There is also increasing concern about exactly what data is collected about us through personal assistants such as Amazon Echo, Google Home, Cortana, and Siri. We also know that many large cities, such as New York and London, have an enormous number of surveillance cameras (CCTV) spread around, especially in busy places such as subway stations and shopping malls. The video footage from these sources is kept for two weeks or more. Similarly, we experience being checked into an office, so we know that our movements are being tracked by security personnel. Our activities are also being tracked more surreptitiously through the technology that we use such as smartphones and credit cards.


What happens to all the data collected about us? How does it improve the services provided by society? Does it make traveling more efficient? Does it reduce traffic congestion? Does it make the streets safer? Moreover, how much of the data collected from our smartcards, smartphone Wi-Fi signals, and CCTV footage can be tracked back to us and pieced together to reveal a bigger picture of who we are and where we go? What might that data reveal about us?


Data at scale, or as it is often called big data, describes all kinds of data including databases of numbers, images of people, things and places, footage of conversations recorded, videos, texts, and environmentally sensed data (such as air quality). It is also being collected at an exponential rate; for example, 400 new YouTube videos are uploaded every minute, while millions of messages circulate through social media. Furthermore, sensors collect billions of bytes of scientific data.


Data at scale has huge potential for grounding and elucidating problems, and it can be collected, used, and communicated in a wide variety of ways. For example, it is increasingly being used for improving a whole range of applications in healthcare, science, education, city planning, finance, world economics, and other areas. It can also provide new insights into human behavior by analyzing data collected from people, such as their facial expressions, movements, gait, and tone of voice. These insights can be enhanced further by using machine learning and machine vision algorithms to make inferences. This includes people’s emotions, their intent, and well-being, which can then be used to inform technology interventions aimed at changing or improving people’s health and well-being. However, beyond societal benefits, data can also be used in potentially harmful ways.

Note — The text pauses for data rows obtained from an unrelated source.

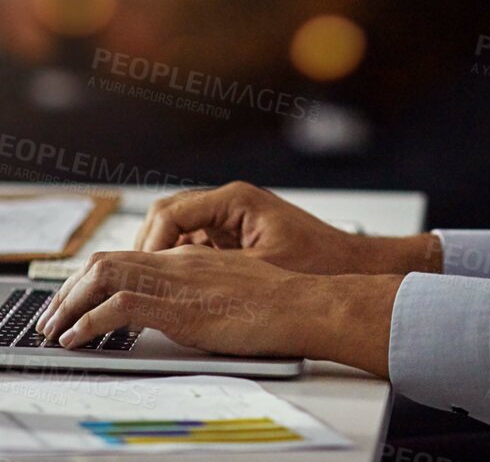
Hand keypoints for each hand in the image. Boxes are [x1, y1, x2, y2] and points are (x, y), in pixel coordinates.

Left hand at [34, 245, 400, 374]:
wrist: (304, 303)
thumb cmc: (281, 304)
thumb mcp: (233, 292)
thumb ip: (201, 295)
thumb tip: (179, 314)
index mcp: (190, 257)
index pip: (127, 256)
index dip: (91, 277)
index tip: (73, 300)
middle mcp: (177, 261)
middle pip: (105, 260)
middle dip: (67, 289)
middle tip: (47, 317)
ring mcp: (176, 280)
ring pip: (102, 276)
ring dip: (67, 303)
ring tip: (50, 328)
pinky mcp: (178, 305)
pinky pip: (117, 306)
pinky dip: (86, 322)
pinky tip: (74, 338)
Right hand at [134, 180, 439, 275]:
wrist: (353, 267)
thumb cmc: (318, 263)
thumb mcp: (261, 269)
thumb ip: (213, 269)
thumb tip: (169, 276)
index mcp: (235, 200)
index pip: (171, 213)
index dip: (150, 244)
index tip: (143, 271)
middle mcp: (229, 203)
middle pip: (168, 217)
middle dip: (147, 247)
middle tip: (136, 279)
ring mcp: (231, 219)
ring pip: (177, 231)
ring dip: (160, 256)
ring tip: (149, 287)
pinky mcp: (234, 237)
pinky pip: (194, 244)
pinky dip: (178, 262)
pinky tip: (173, 289)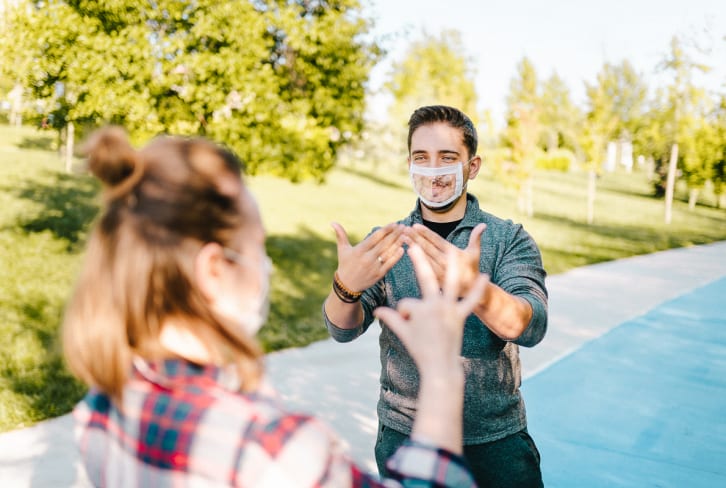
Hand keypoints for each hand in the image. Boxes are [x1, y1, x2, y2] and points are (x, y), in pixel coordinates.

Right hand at [331, 222, 405, 292]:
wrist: (347, 286)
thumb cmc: (345, 264)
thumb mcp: (342, 250)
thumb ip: (340, 235)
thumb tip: (332, 222)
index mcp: (359, 250)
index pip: (375, 237)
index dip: (386, 230)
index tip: (394, 223)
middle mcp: (367, 258)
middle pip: (384, 244)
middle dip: (394, 234)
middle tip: (404, 226)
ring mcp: (374, 267)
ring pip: (388, 253)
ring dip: (398, 243)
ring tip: (406, 235)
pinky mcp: (379, 275)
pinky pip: (390, 264)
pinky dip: (397, 256)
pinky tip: (403, 248)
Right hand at [373, 245, 488, 373]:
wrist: (440, 366)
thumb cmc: (419, 350)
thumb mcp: (403, 333)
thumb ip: (390, 319)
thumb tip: (376, 311)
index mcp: (419, 309)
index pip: (407, 303)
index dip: (404, 315)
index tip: (408, 327)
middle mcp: (435, 305)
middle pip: (425, 278)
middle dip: (418, 260)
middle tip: (413, 246)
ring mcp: (449, 310)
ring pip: (451, 283)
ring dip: (453, 266)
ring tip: (453, 250)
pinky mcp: (461, 316)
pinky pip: (471, 301)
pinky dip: (478, 290)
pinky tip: (485, 276)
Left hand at [404, 223, 485, 294]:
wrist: (471, 291)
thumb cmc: (472, 268)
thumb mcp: (475, 253)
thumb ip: (476, 238)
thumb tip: (483, 224)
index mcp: (453, 253)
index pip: (436, 241)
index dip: (425, 233)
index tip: (415, 225)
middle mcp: (444, 262)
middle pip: (427, 248)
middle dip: (415, 237)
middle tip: (404, 229)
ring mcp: (438, 271)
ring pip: (423, 257)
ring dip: (412, 247)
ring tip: (403, 237)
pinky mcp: (434, 279)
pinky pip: (422, 267)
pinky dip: (414, 259)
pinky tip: (406, 251)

As mentioned in Chapter 8, “Data Gathering,” and Chapter 9, “Data Analysis,” data can be either qualitative or quantitative. Some of the methods and tools used to collect, analyze, and communicate data can be carried out manually or using quite simple tools. What makes this chapter on data at scale different is that it considers how huge volumes of data can be analyzed, visualized, and used to inform new interventions. While having access to large volumes of data enables analysts, designers, and researchers to address large, important issues such as climate change and world economic issues, assuming that there are tools to do this, they also raise a number of user concerns. These include whether someone’s privacy is being violated by the data being collected about them and whether the data corpora being used to make decisions about people, such as the provision of insurance and loans, are fair and transparent.


Furthermore, the combination of vast amounts of data from many sources and the availability of increasingly powerful data analytic tools to analyze that data is now making it possible to discover new information that is not available from any single data source. This is enabling new kinds of research to be conducted for understanding human behavior and environmental problems.